The recent claim frenzy for the airdrop of SCR, the governance token for the new Ethereum layer-2 network Scroll, has resulted in a significant spike in blob fees, reaching a peak of $4.52. This increase marks the third instance of elevated blob costs following Ethereum ’s Dencun upgrade in March. The surge in fees was attributed to the high volume of activity surrounding the airdrop, which took place on October 22 when Scroll’s governance token was listed on a major exchange.
Data from Dune Analytics indicates that blob prices hit a four-month high during this period. Notably, such peaks in blob fees have only been observed previously during a rise in layer-2 activity in July and upon the launch of Blobscriptions in late March. While higher blob fees translate to increased revenue for the network, they also lead to greater expenses for users engaged in transactions and transfers on Ethereum L2s.
Following the peak, blob fees have quickly retracted, approaching zero as activity on layer-2 solutions diminished.
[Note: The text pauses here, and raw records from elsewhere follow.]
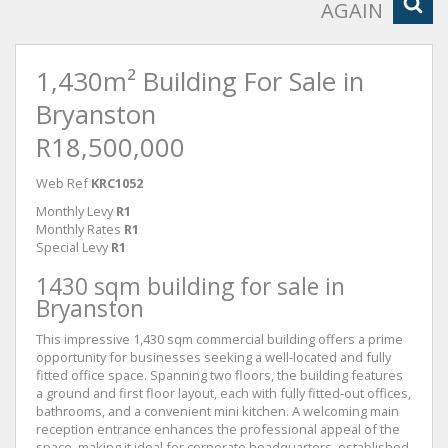
AGAIN
1,430m² Building For Sale in
Bryanston
R18,500,000
Web Ref
KRC1052
Monthly Levy
R1
Monthly Rates
R1
Special Levy
R1
1430 sqm building for sale in
Bryanston
This impressive 1,430 sqm commercial building offers a prime
opportunity for businesses seeking a well-located and fully
fitted office space. Spanning two floors, the building features
a ground and first floor layout, each with fully fitted-out offices,
bathrooms, and a convenient mini kitchen. A welcoming main
reception entrance enhances the professional appeal of the
space, making it ideal for corporate headquarters, established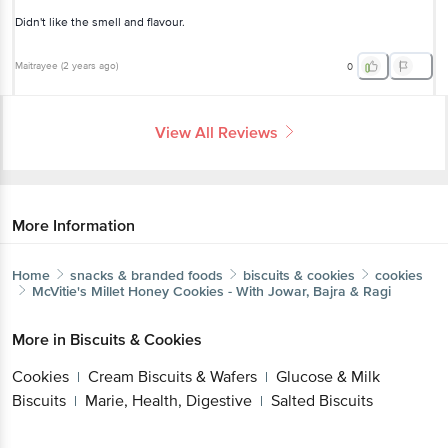
Didn't like the smell and flavour.
Maitrayee
(
2 years ago
)
0
View All Reviews
More Information
Home
snacks & branded foods
biscuits & cookies
cookies
McVitie's
Millet Honey Cookies - With Jowar, Bajra & Ragi
More in
Biscuits & Cookies
Cookies
Cream Biscuits & Wafers
Glucose & Milk
|
|
Biscuits
Marie, Health, Digestive
Salted Biscuits
|
|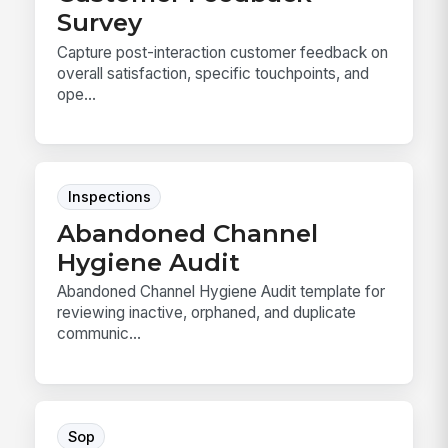
Survey
Capture post-interaction customer feedback on
overall satisfaction, specific touchpoints, and
ope...
Inspections
Abandoned Channel
Hygiene Audit
Abandoned Channel Hygiene Audit template for
reviewing inactive, orphaned, and duplicate
communic...
Sop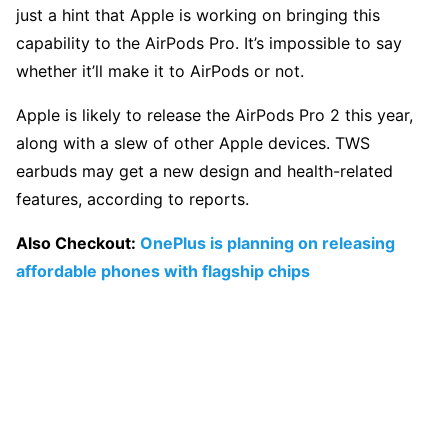
just a hint that Apple is working on bringing this
capability to the AirPods Pro. It’s impossible to say
whether it’ll make it to AirPods or not.
Apple is likely to release the AirPods Pro 2 this year,
along with a slew of other Apple devices. TWS
earbuds may get a new design and health-related
features, according to reports.
Also Checkout:
OnePlus is planning on releasing
affordable phones with flagship chips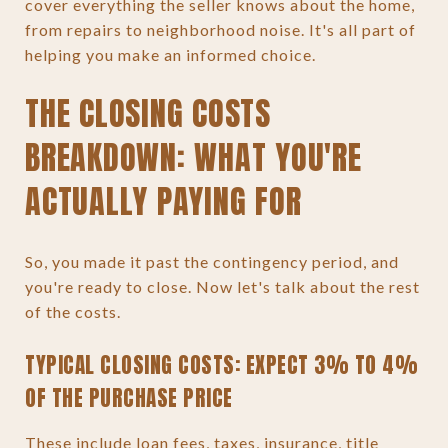
cover everything the seller knows about the home,
from repairs to neighborhood noise. It's all part of
helping you make an informed choice.
THE CLOSING COSTS
BREAKDOWN: WHAT YOU'RE
ACTUALLY PAYING FOR
So, you made it past the contingency period, and
you're ready to close. Now let's talk about the rest
of the costs.
TYPICAL CLOSING COSTS: EXPECT 3% TO 4%
OF THE PURCHASE PRICE
These include loan fees, taxes, insurance, title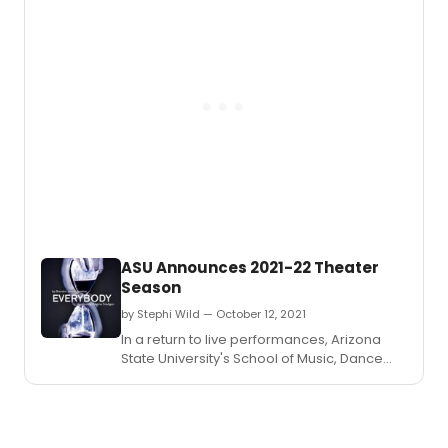
November 5.
those
looki
to
work
in
the
theat
indust
ASU Announces 2021-22 Theater
Season
by Stephi Wild — October 12, 2021
In a return to live performances, Arizona
State University's School of Music, Dance
and Theatre announces the upcoming
2021–22 theater season.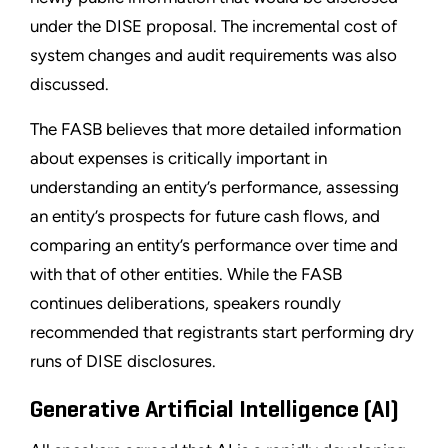
under the DISE proposal. The incremental cost of
system changes and audit requirements was also
discussed.
The FASB believes that more detailed information
about expenses is critically important in
understanding an entity’s performance, assessing
an entity’s prospects for future cash flows, and
comparing an entity’s performance over time and
with that of other entities. While the FASB
continues deliberations, speakers roundly
recommended that registrants start performing dry
runs of DISE disclosures.
Generative Artificial Intelligence (AI)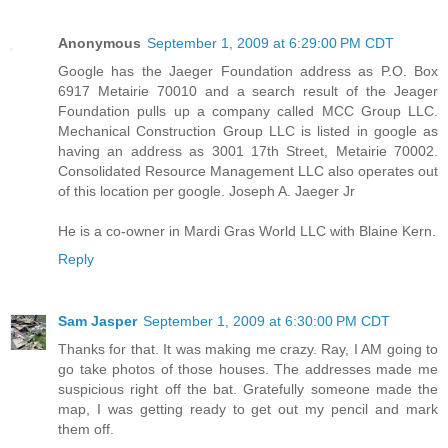
Anonymous
September 1, 2009 at 6:29:00 PM CDT
Google has the Jaeger Foundation address as P.O. Box
6917 Metairie 70010 and a search result of the Jeager
Foundation pulls up a company called MCC Group LLC.
Mechanical Construction Group LLC is listed in google as
having an address as 3001 17th Street, Metairie 70002.
Consolidated Resource Management LLC also operates out
of this location per google. Joseph A. Jaeger Jr
He is a co-owner in Mardi Gras World LLC with Blaine Kern.
Reply
Sam Jasper
September 1, 2009 at 6:30:00 PM CDT
Thanks for that. It was making me crazy. Ray, I AM going to
go take photos of those houses. The addresses made me
suspicious right off the bat. Gratefully someone made the
map, I was getting ready to get out my pencil and mark
them off.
This development comes shortly after a warning from Ethereum ’s co-founder about the nearing full capacity of the “blob count,” which could impede scalability if left unaddressed. In response to this potential issue, Ethereum developers announced a new enhancement proposal aimed at adjusting the maximum blob capacity per block.
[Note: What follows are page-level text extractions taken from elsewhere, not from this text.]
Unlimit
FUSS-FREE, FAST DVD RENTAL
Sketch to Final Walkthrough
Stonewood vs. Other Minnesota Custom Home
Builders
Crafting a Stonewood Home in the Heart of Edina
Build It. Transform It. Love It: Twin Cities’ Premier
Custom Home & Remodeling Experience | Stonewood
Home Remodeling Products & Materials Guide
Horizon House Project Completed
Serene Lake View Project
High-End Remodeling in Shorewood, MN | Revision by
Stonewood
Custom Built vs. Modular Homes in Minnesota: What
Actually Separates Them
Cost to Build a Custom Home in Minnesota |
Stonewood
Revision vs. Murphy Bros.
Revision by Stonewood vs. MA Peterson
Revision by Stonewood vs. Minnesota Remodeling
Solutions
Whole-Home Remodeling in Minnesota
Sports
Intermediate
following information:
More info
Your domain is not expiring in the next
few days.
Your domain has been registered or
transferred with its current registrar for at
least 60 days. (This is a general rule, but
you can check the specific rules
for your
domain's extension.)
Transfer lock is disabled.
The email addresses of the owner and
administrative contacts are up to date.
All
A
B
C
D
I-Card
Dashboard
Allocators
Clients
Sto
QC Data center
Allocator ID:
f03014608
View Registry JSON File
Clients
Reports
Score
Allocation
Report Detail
The proposed Ethereum Improvement Proposal (EIP-7742) seeks to implement a dynamic system to optimize blob carrying transactions, thereby enhancing the network’s scalability ahead of the upcoming Pectra fork. Blobs were first introduced during the Dencun upgrade in March, designed to cut transaction costs across Ethereum ’s layer-2 networks. Their implementation has significantly reduced fees, with users experiencing dramatic decreases in costs on services like Arbitrum and Polygon.